→ **Job item**
A verbatim copy of the listing is what is needed, minus any pictures.

→ **Dataset extract**
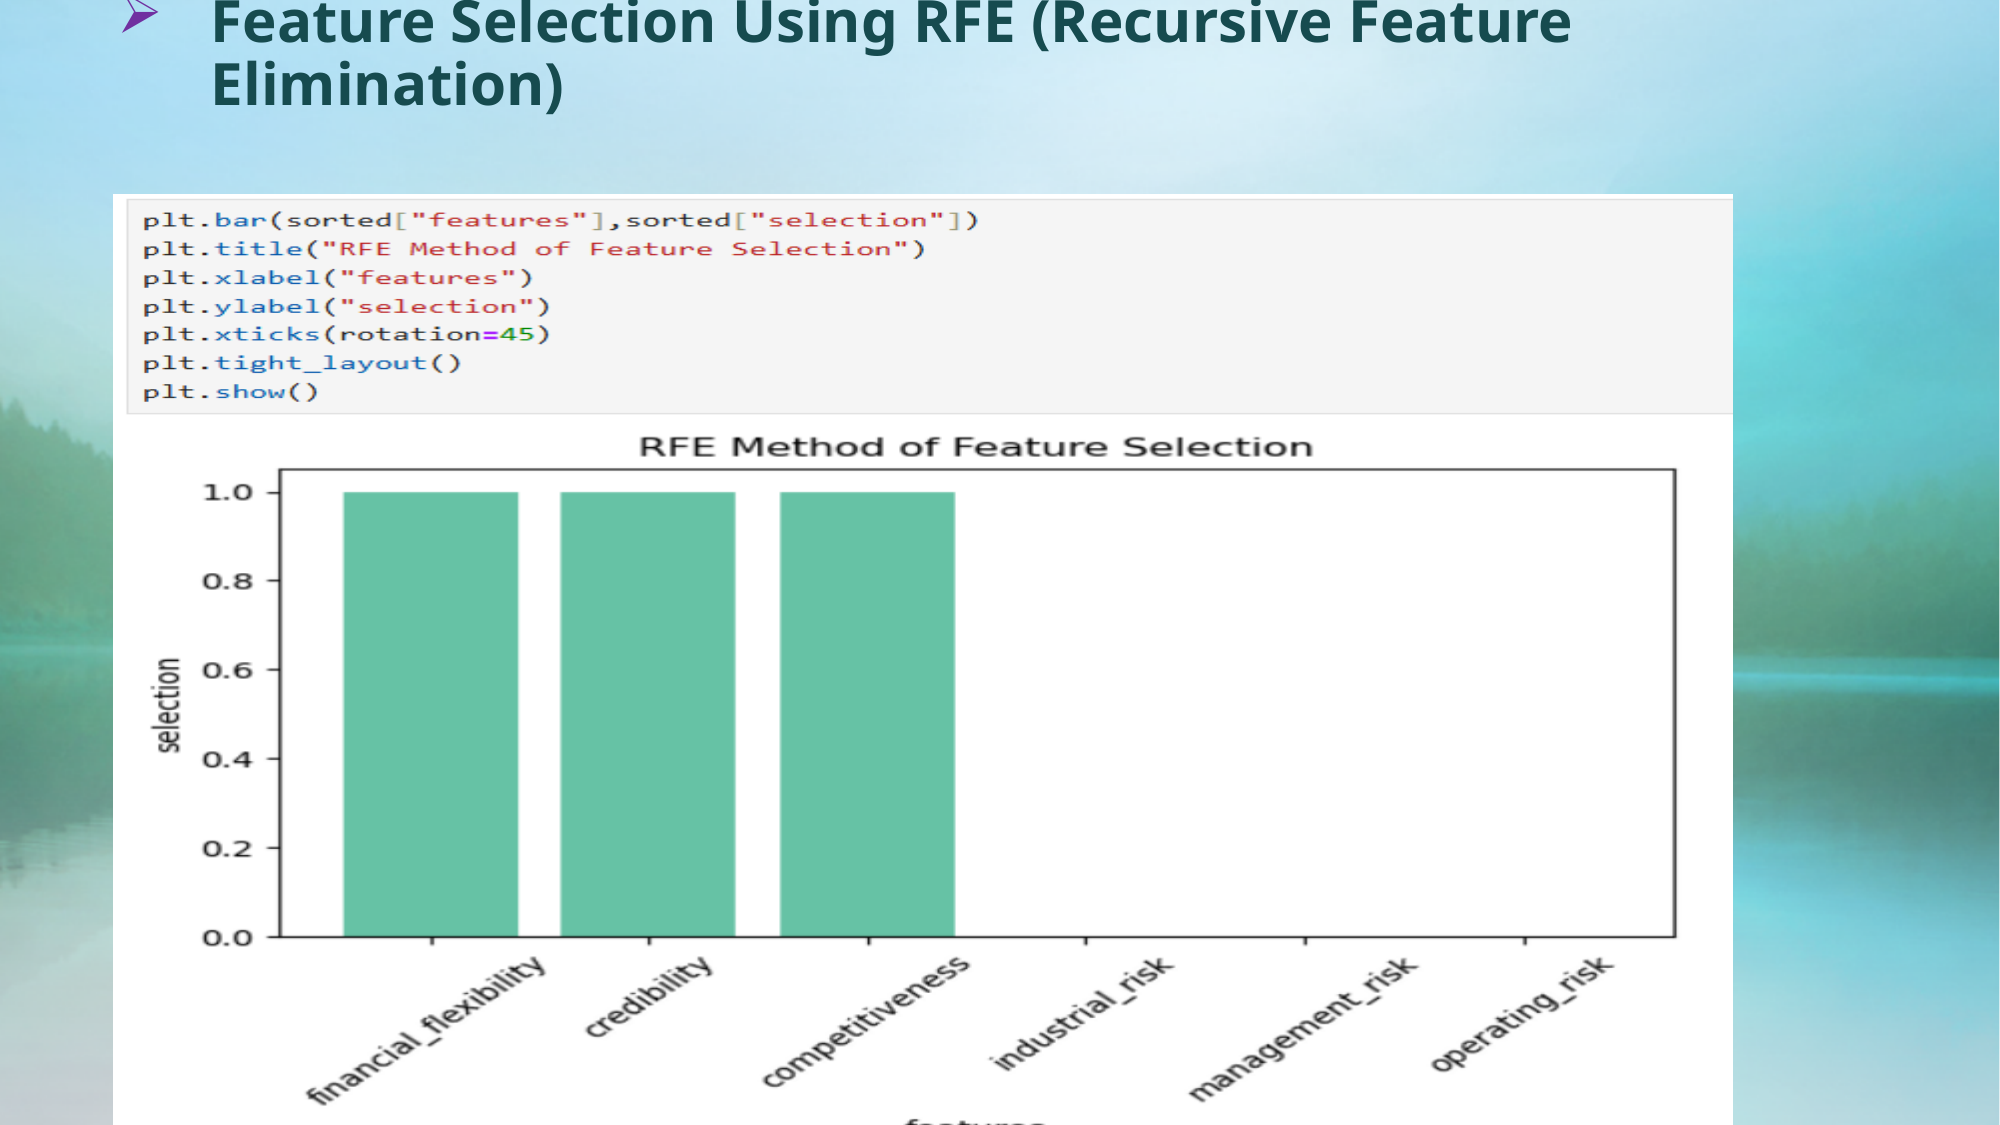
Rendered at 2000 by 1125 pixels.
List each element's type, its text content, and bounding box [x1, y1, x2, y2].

title Feature Selection Using RFE (Recursive Feature Elimination) [101, 10, 1851, 126]
picture [0, 0, 2000, 1125]
picture [129, 0, 151, 10]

→ **Answer to the problem**
Rendered at 2000 by 1125 pixels.
List each element's type, its text content, and bounding box [x1, y1, x2, y2].

title Feature Selection Using RFE (Recursive Feature Elimination) [101, 10, 1851, 126]
picture [0, 0, 2000, 1125]
picture [129, 0, 151, 10]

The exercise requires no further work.